I wanted to respond to the person who left the comment without a name on the blog.

You say "ignoring your own" as if children in other countries are not human. So pick a country the US or any other their are 250 million children on earth right now that need homes. God led our family to Ethiopia for others he leads them to stay within their own boarders.

If you searched you could find blogs about domestic adoption as well probably just as many as you can find on Ethiopian adoption.

The one underlying fact is a child born in America is an automatic millionaire. The kids in Africa they are dying in the streets, they are being sold to prostitution at age 6, they are being turned into soldiers at age 10. 4.5 million in Ethiopia alone. If someone doesn't do something and by no means is adoption the total solution we as a society are worthless.

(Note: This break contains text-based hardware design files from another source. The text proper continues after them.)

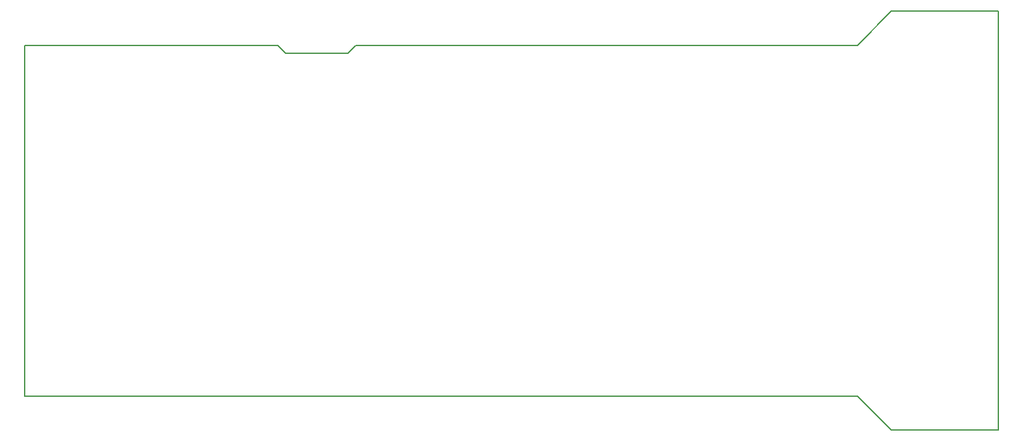
<source format=gm1>
G04*
G04 #@! TF.GenerationSoftware,Altium Limited,Altium Designer,20.2.6 (244)*
G04*
G04 Layer_Color=16711935*
%FSLAX25Y25*%
%MOIN*%
G70*
G04*
G04 #@! TF.SameCoordinates,92151F8D-A914-4CFD-8B26-E94C02A97E6A*
G04*
G04*
G04 #@! TF.FilePolarity,Positive*
G04*
G01*
G75*
%ADD14C,0.00500*%
D14*
X270000Y297500D02*
X527500D01*
X100000D02*
X230000D01*
X266000Y293500D02*
X270000Y297500D01*
X234000Y293500D02*
X266000D01*
X230000Y297500D02*
X234000Y293500D01*
X545000Y100000D02*
X600000D01*
X527500Y117500D02*
X545000Y100000D01*
Y315000D02*
X600000D01*
X527500Y297500D02*
X545000Y315000D01*
X600000Y100000D02*
Y315000D01*
X100000Y117500D02*
X527500D01*
X100000D02*
Y297500D01*
M02*

</source>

So stop spending your time looking at other peoples blogs and start helping.

Anonymous said...

Dear Writer,

I am sorry that you have such strong feelings. I agree with you 100%. It is not our own children that we have forgotten it is all children that are orphans. The problem is everywhere and very heart breaking. We have many friends who have adopted domestically and are blessed just like us. The problem is not just in Africa you are correct in saying it is in your own back yard! You have to go where you are lead. I heard a quote once, "Adopting one child won't change the world; but for that child, the world will change."

I am sorry that you are so confused. I hope and pray for you that you will continue on your journey and from reading others blogs your heart will change. Not for the American Orphan, but for all orphans around the world.

Meredith said...

Can't believe it's now been almost 6 weeks since we all got home. Your baby girl is beautiful as ever!

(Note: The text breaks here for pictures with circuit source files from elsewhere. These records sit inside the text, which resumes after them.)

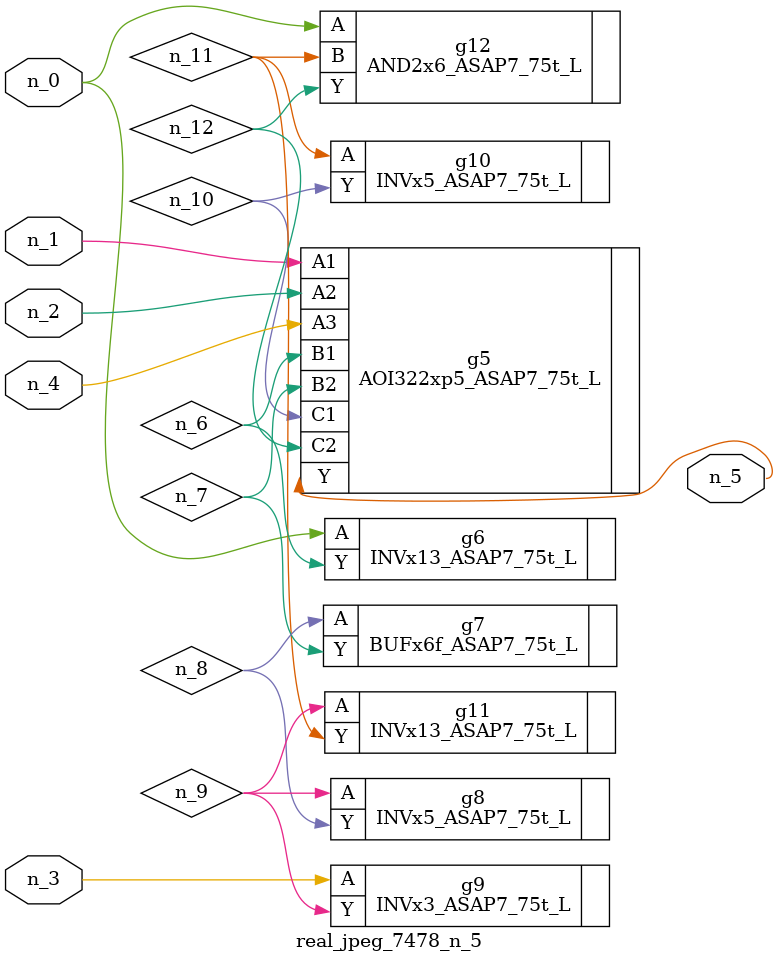
<source format=v>
module real_jpeg_7478_n_5 (n_4, n_0, n_1, n_2, n_3, n_5);

input n_4;
input n_0;
input n_1;
input n_2;
input n_3;

output n_5;

wire n_12;
wire n_8;
wire n_11;
wire n_6;
wire n_7;
wire n_10;
wire n_9;

INVx13_ASAP7_75t_L g6 ( 
.A(n_0),
.Y(n_6)
);

AND2x6_ASAP7_75t_L g12 ( 
.A(n_0),
.B(n_11),
.Y(n_12)
);

AOI322xp5_ASAP7_75t_L g5 ( 
.A1(n_1),
.A2(n_2),
.A3(n_4),
.B1(n_6),
.B2(n_7),
.C1(n_10),
.C2(n_12),
.Y(n_5)
);

INVx3_ASAP7_75t_L g9 ( 
.A(n_3),
.Y(n_9)
);

BUFx6f_ASAP7_75t_L g7 ( 
.A(n_8),
.Y(n_7)
);

INVx5_ASAP7_75t_L g8 ( 
.A(n_9),
.Y(n_8)
);

INVx13_ASAP7_75t_L g11 ( 
.A(n_9),
.Y(n_11)
);

INVx5_ASAP7_75t_L g10 ( 
.A(n_11),
.Y(n_10)
);


endmodule
</source>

Just wanted to make a point (or reiterate one that you made) to the commenter concerned with international vs. domestic adoption. It really bothers me when people argue that we should adopt one of "our own". I love my country, but I don't see an American child as any more of "my own" (or my kind - is that what you really meant?) than a child in Ethiopia. God does not love Americans more than other people in this world. My faith compels me to act on behalf of all of God's people. Some people are lead to children here at home, others to Ethiopia. God does not believe that we, as Americans, deserve special treatment and that an orphan in Ethiopia deserves a home only after there are no more orphans in America. It is tragic that a child anywhere is without a home and every child is equally deserving - whether they were lucky enough to be born in America or in Ethiopia. And yes, when compared to orphans in Ethiopia, orphaned children in the U.S. have 1000x more of a chance in life. I've been there and I know for a fact that is true.

It sounds from your post that you perhaps work with children in foster care in the U.S. so clearly you are doing good (if that is indeed what you do). But I would ask, why does the parent who chooses to adopt from Ethiopia have more of an obligation to adopt an American child than you do?

One final note - I think that it's kind of rude to come on someone's blog and accuse them of adopting from Ethiopia just because it is "trendy". Condescending, judgmental, and rude.

Meredith said...
This comment has been removed by the author.
Erin said...

She is so little! I love the picture of the 3 of you walking in the sand. What a beautiful baby Byrd. I can't believe this person posted such ugly words on your family website. I know you saw this as a teaching moment for someone that is ingorant. I hope to see your family soon. The Browns LOVE the Byrds!